- **YOUR OBJECTIVE**: Reproduce the records verbatim, from their beginning through the line containing "Velg riktig leveringsform", including that line.

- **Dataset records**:

----

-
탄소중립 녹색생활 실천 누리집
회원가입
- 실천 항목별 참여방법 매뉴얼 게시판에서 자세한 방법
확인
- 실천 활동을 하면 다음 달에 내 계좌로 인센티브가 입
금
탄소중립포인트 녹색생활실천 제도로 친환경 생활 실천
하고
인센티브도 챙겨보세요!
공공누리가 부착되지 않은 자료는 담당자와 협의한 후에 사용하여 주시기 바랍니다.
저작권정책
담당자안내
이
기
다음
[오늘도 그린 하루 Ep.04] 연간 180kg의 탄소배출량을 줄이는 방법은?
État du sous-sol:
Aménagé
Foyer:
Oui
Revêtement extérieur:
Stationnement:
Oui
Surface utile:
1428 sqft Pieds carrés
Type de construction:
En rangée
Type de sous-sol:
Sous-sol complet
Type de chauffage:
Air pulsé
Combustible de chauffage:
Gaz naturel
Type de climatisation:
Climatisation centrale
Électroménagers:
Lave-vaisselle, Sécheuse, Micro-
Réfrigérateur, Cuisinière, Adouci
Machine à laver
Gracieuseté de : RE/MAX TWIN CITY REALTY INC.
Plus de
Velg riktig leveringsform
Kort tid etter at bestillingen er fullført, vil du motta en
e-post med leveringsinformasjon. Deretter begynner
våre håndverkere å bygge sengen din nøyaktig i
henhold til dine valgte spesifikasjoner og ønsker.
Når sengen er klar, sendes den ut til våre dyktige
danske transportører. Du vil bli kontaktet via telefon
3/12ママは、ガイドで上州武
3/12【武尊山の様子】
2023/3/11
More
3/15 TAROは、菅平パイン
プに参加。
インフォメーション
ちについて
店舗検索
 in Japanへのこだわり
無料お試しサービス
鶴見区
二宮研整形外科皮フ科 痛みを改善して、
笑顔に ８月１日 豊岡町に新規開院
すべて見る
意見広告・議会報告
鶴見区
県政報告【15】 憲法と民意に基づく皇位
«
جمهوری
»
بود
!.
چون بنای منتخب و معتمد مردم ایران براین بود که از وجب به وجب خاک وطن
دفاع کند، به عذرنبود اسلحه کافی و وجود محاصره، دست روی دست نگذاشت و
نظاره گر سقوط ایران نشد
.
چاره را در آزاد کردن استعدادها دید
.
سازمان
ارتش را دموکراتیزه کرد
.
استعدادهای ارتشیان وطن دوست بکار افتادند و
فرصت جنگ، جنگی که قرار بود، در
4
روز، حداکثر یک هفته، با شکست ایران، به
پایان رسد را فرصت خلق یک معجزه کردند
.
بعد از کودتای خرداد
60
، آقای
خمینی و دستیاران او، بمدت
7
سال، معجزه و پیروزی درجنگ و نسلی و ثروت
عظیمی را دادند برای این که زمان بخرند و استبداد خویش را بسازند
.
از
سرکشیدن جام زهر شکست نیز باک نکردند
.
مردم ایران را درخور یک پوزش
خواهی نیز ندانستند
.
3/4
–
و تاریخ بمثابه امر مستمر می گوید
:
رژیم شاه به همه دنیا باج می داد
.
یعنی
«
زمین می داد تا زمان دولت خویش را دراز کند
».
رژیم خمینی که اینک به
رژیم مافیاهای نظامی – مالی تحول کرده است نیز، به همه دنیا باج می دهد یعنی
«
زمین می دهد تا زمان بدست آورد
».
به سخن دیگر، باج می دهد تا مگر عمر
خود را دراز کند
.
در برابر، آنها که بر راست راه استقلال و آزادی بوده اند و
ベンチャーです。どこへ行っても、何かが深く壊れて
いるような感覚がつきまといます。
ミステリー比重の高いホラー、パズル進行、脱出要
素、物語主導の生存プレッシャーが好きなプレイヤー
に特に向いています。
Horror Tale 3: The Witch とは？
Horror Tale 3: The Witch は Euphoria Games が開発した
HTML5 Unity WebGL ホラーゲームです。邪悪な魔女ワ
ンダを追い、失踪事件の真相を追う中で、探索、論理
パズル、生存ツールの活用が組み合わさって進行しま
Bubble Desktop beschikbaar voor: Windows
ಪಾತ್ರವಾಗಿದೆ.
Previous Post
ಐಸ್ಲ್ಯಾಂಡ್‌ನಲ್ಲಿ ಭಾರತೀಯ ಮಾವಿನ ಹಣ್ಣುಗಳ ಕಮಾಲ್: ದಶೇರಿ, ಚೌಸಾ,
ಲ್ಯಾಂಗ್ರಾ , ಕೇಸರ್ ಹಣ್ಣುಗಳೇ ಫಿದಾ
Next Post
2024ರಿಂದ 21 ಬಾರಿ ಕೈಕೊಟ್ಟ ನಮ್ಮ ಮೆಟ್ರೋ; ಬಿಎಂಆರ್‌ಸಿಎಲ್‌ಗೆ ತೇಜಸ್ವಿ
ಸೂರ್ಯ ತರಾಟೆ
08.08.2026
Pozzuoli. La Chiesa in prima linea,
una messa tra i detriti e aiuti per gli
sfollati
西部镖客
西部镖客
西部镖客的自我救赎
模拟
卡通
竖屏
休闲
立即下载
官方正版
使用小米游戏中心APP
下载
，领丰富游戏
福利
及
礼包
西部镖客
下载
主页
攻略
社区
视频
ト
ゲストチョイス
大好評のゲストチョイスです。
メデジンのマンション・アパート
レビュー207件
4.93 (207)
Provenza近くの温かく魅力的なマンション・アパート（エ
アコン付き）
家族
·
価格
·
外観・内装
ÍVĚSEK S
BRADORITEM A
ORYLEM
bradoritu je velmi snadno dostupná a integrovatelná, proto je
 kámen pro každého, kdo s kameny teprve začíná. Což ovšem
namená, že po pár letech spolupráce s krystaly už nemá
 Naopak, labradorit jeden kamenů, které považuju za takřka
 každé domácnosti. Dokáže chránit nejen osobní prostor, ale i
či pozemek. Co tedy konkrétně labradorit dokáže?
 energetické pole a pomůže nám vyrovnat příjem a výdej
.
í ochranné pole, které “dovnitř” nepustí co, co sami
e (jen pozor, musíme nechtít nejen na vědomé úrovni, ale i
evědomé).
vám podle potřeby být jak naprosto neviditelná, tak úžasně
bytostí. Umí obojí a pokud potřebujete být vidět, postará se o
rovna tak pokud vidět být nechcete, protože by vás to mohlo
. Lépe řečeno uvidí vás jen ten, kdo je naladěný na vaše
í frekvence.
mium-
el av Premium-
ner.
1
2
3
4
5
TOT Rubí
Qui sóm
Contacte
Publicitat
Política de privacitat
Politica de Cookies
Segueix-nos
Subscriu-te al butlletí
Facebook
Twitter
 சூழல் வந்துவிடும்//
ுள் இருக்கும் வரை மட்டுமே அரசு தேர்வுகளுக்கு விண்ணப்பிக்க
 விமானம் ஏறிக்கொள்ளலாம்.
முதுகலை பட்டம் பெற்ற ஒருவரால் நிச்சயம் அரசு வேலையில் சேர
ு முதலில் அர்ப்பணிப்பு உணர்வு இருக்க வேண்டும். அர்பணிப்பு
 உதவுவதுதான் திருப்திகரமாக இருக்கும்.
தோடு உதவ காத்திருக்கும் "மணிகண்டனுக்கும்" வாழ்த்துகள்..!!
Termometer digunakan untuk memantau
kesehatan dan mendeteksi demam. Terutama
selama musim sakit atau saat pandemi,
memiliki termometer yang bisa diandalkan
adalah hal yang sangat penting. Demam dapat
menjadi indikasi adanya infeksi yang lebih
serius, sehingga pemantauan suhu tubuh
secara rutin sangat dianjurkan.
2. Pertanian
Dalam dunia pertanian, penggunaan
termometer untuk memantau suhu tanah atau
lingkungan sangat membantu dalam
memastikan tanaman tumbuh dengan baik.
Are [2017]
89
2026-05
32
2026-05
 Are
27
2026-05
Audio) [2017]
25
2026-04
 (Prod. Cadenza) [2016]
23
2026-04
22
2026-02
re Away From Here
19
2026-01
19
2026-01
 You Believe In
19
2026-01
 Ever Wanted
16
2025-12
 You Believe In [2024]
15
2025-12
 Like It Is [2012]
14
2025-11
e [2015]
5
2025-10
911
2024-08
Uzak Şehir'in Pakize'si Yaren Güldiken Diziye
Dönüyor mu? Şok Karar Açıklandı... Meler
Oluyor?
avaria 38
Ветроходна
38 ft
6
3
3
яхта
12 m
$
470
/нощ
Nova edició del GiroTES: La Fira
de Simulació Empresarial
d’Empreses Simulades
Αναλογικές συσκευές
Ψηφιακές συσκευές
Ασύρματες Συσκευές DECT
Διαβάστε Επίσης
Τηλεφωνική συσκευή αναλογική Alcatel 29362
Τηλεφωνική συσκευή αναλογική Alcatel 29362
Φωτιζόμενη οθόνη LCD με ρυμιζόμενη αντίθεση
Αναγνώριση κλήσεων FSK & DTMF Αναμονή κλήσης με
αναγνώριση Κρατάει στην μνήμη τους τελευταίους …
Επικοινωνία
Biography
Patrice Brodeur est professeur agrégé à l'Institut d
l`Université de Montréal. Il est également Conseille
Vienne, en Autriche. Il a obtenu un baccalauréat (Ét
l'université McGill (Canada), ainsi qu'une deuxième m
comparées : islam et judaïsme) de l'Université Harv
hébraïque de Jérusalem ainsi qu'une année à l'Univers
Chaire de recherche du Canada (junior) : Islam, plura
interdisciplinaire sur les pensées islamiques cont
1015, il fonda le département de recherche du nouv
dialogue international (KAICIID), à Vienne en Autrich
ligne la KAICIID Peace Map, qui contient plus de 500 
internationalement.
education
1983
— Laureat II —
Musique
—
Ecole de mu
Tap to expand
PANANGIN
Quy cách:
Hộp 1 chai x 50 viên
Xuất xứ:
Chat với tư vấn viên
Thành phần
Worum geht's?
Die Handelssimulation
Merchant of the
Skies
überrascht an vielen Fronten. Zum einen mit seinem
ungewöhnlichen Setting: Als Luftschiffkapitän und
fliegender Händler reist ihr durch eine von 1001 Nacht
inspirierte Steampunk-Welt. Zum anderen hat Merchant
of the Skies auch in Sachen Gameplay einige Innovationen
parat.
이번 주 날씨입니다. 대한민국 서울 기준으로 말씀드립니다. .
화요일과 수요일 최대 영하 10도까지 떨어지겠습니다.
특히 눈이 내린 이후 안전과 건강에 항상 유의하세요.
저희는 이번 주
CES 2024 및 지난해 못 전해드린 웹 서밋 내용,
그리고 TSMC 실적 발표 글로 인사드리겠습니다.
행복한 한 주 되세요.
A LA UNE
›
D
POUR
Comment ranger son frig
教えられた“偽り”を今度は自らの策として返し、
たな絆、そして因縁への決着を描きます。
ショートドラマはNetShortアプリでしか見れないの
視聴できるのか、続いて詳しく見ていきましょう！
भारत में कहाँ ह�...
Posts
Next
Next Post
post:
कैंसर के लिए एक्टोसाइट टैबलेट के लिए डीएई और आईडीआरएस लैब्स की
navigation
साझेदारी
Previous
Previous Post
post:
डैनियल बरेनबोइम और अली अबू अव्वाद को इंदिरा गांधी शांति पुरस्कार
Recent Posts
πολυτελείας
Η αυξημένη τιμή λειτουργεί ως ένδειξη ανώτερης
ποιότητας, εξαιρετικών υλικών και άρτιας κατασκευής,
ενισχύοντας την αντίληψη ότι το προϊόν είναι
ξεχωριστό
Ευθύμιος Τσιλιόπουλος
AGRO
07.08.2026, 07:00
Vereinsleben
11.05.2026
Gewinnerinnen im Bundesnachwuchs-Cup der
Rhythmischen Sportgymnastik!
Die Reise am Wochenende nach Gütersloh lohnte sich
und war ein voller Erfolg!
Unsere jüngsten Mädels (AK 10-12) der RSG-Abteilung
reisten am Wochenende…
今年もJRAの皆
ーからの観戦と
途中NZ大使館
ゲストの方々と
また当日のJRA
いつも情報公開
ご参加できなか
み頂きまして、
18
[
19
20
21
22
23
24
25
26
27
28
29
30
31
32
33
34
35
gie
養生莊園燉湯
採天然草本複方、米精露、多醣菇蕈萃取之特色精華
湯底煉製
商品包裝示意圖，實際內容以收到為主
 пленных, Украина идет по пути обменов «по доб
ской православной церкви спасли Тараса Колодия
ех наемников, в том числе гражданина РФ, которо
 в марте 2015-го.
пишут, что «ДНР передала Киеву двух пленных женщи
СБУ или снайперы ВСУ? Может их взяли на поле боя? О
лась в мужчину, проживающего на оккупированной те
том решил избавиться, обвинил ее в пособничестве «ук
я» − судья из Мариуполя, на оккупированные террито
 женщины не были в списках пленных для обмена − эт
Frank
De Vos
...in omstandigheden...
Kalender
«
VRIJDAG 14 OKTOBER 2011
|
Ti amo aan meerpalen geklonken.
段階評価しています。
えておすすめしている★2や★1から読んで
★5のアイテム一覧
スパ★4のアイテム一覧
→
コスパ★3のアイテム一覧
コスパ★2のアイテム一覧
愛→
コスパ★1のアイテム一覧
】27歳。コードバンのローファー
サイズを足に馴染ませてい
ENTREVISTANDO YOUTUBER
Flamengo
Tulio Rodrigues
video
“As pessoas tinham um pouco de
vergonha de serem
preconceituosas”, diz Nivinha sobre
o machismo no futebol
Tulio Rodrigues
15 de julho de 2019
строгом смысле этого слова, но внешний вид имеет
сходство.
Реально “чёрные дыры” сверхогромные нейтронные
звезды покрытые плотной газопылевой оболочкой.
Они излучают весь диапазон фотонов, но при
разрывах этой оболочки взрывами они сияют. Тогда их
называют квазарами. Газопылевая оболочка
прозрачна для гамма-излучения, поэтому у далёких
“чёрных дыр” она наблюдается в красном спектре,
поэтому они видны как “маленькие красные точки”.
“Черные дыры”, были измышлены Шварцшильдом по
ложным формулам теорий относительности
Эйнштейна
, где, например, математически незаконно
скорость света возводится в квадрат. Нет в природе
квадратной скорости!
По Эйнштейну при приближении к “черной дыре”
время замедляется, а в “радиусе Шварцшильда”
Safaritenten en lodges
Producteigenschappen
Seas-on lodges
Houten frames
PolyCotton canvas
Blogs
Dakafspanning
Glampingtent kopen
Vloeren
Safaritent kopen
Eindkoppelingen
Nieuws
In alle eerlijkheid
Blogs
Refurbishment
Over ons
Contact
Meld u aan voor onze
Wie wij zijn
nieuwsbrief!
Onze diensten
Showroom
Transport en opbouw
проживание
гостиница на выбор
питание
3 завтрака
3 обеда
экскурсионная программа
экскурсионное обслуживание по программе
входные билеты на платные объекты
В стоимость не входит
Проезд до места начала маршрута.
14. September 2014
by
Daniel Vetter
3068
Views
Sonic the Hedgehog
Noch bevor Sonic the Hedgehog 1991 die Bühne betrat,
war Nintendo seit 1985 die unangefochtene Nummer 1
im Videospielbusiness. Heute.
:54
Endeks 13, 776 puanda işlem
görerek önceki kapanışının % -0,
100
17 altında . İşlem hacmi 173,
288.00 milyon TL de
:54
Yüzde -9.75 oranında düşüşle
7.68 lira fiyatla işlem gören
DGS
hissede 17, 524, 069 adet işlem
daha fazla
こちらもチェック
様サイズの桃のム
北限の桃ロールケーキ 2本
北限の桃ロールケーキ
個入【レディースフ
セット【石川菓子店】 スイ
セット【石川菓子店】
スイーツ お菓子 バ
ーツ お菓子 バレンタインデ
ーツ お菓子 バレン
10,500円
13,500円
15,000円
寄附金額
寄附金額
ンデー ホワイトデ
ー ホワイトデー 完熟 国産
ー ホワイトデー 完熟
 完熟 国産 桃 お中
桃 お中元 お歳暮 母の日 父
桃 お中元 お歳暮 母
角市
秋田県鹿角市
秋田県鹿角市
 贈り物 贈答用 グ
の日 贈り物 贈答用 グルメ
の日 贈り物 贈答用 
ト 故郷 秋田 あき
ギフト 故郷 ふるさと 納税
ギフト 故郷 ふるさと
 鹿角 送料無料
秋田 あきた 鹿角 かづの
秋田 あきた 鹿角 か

----

- **OUTPUT**:
-
탄소중립 녹색생활 실천 누리집
회원가입
- 실천 항목별 참여방법 매뉴얼 게시판에서 자세한 방법
확인
- 실천 활동을 하면 다음 달에 내 계좌로 인센티브가 입
금
탄소중립포인트 녹색생활실천 제도로 친환경 생활 실천
하고
인센티브도 챙겨보세요!
공공누리가 부착되지 않은 자료는 담당자와 협의한 후에 사용하여 주시기 바랍니다.
저작권정책
담당자안내
이
기
다음
[오늘도 그린 하루 Ep.04] 연간 180kg의 탄소배출량을 줄이는 방법은?
État du sous-sol:
Aménagé
Foyer:
Oui
Revêtement extérieur:
Stationnement:
Oui
Surface utile:
1428 sqft Pieds carrés
Type de construction:
En rangée
Type de sous-sol:
Sous-sol complet
Type de chauffage:
Air pulsé
Combustible de chauffage:
Gaz naturel
Type de climatisation:
Climatisation centrale
Électroménagers:
Lave-vaisselle, Sécheuse, Micro-
Réfrigérateur, Cuisinière, Adouci
Machine à laver
Gracieuseté de : RE/MAX TWIN CITY REALTY INC.
Plus de
Velg riktig leveringsform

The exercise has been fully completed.